Dr. Hall has hit the nail on the head.

It is not as hard as you would think to teach critical thinking to young children. I found that I have been doing this for the last 18 months or so with my own child without realising it.

I will post some suggested activities that you can do with your children to help them learn to think for themselves and to help them become better and more critical thinkers. This does not mean destroying their childhood or imagination.

Psychic Powers?

With Yu-Gi-Oh, Pokemon and Neopet cards being all the rage, many young children will have these cards at home. Take the time to find out what their favourite card is. Usually Dark Magician for Yu-Gi-Oh cards and Pikachu for Pokemon cards.

The cards will likely be well used and severely marked. Note the scratches and other markings on the back of your child's favourite and then show your "magic" skills by picking that card when placed face down among others.

Do this a couple of times to show it's not pure luck, but you know which card it is. Ask your child to do the same. If they cannot pick the right card every time, show them what the trick is. Explain that it's not "magic", but simply a trick.
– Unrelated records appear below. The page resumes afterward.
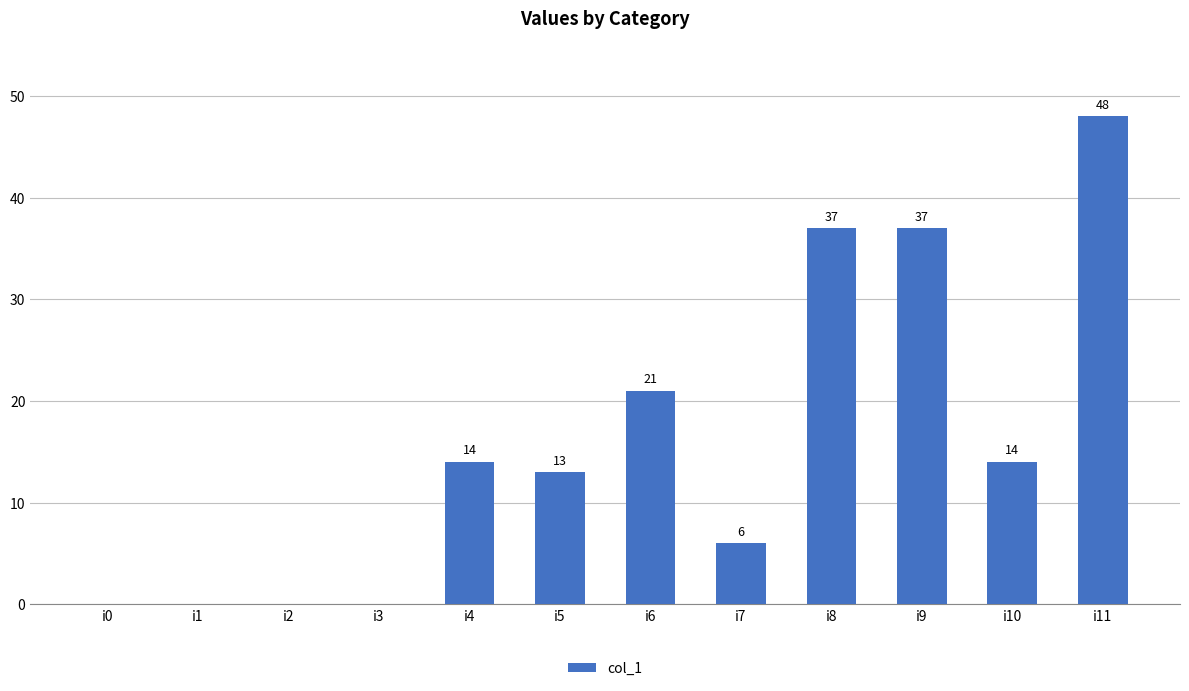

Reading left to right, transcribe all the data shown in this chart.

0	0	0	0	14	13	21	6	37	37	14	48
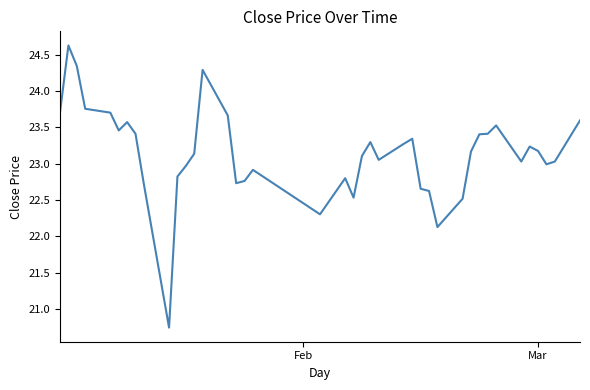

What is the greatest value displayed?

24.6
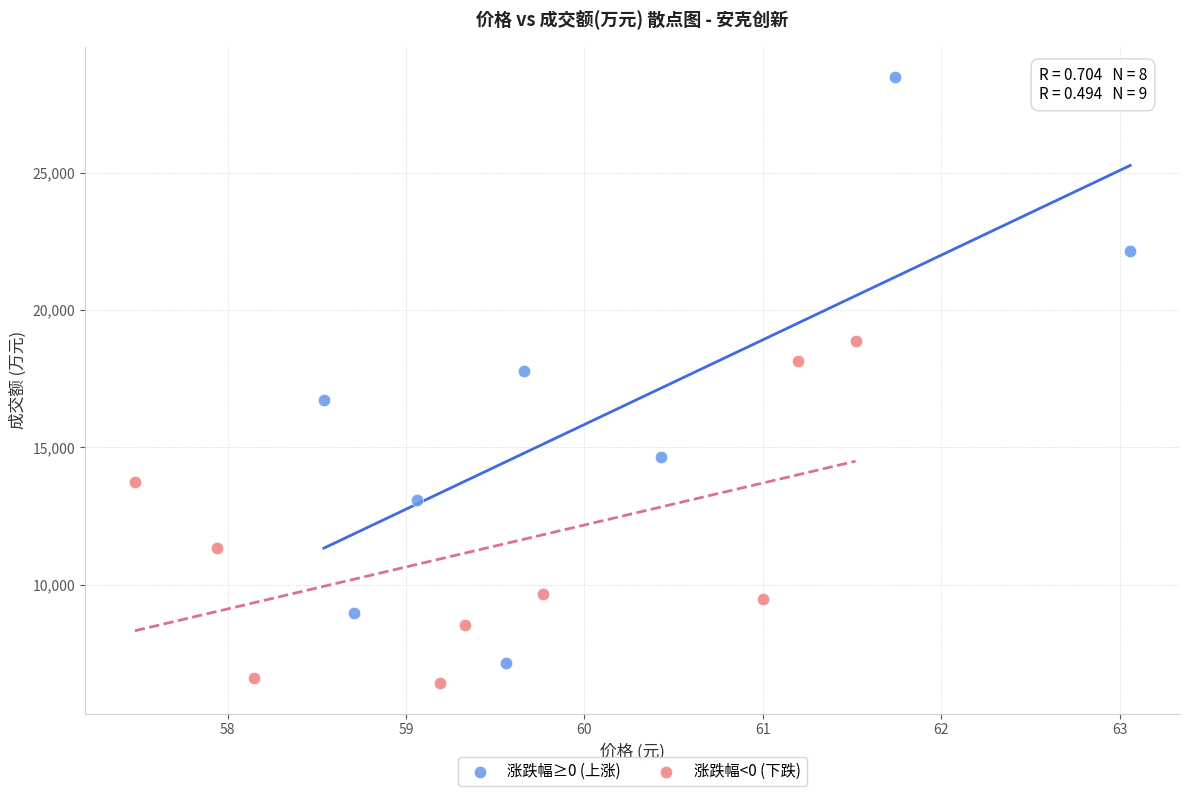

Which series contains the highest Y value?

涨跌幅≥0 (上涨)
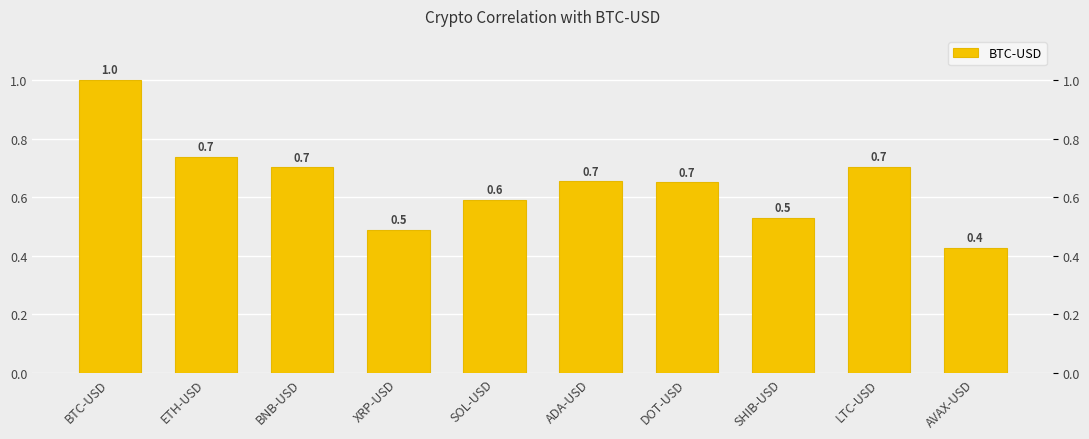

Count the values in the range 0 to 1.

10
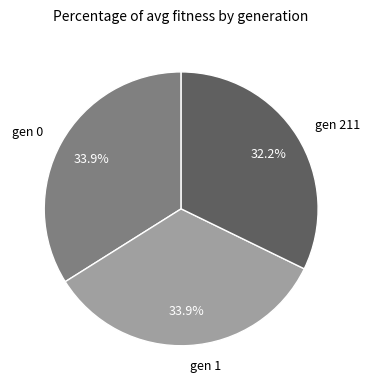

Does any single category account for the majority?

No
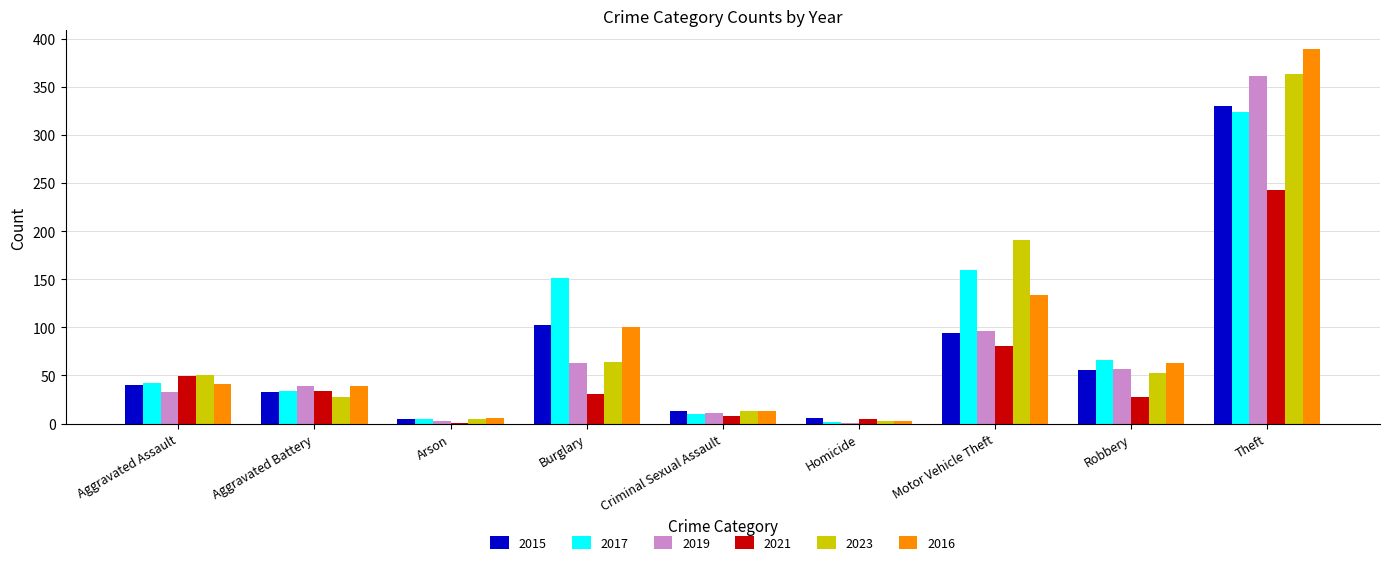

What is the difference between the 2017 values at Robbery and Burglary?

85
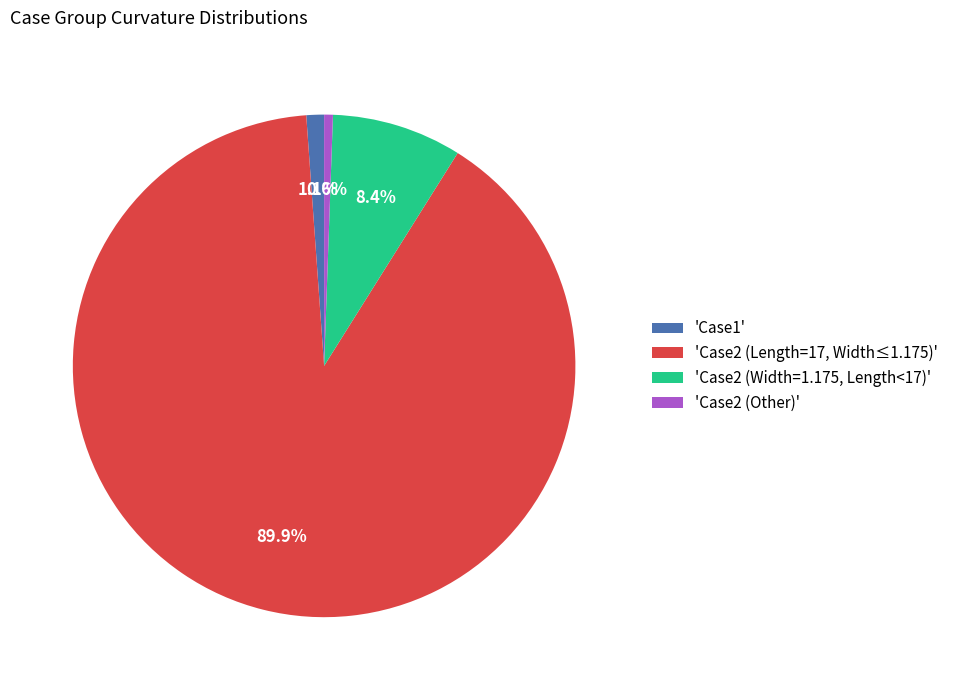

What is the largest slice in the pie chart?

'Case2 (Length=17, Width≤1.175)'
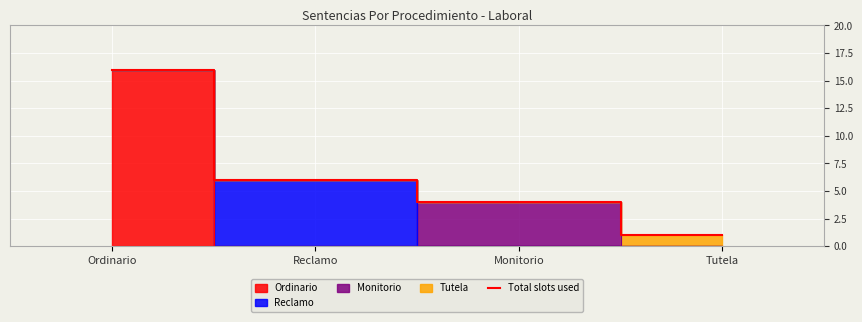

Approximately how many times larger is the value at Ordinario compared to Tutela?

16.0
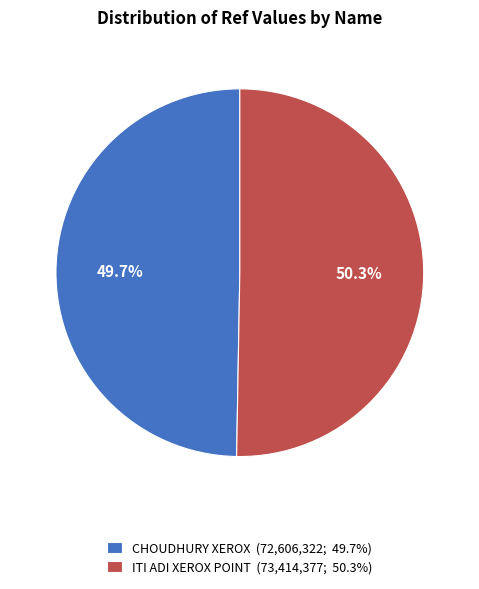

Is it true that ITI ADI XEROX POINT is 59% of the pie?

False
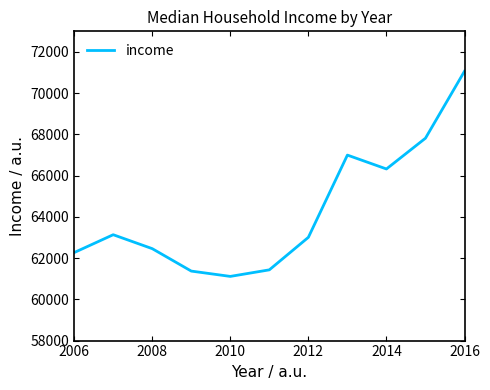

What is the difference between the maximum and second lowest values?

9694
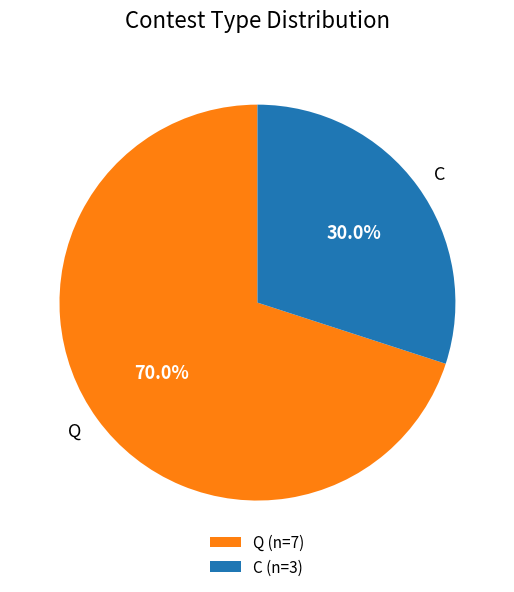

Is it true that Q is 82% of the pie?

False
Discuss with them that other people called "Psychics" will claim that they can do the same using "magic" or "Psychic power". It will not take them long to grasp the concept that psychics have no power, but just know how to do "tricks".

A small step for a child, but it is a start to placing them on the road to learning to think critically.

1 Comments:

At 4:19 AM, Blogger Rick said...

I'd love to be able to find some more resources for teaching children to think critically. That part of my education is severely lacking and I rather my children don't grow up having to develop the ability on their own. Anyone out there who has the capacity to develop these resources? It would be great to develop this in conjunction with some experts in education who see the benefit in having a generation of children grow up with the ability to think critically.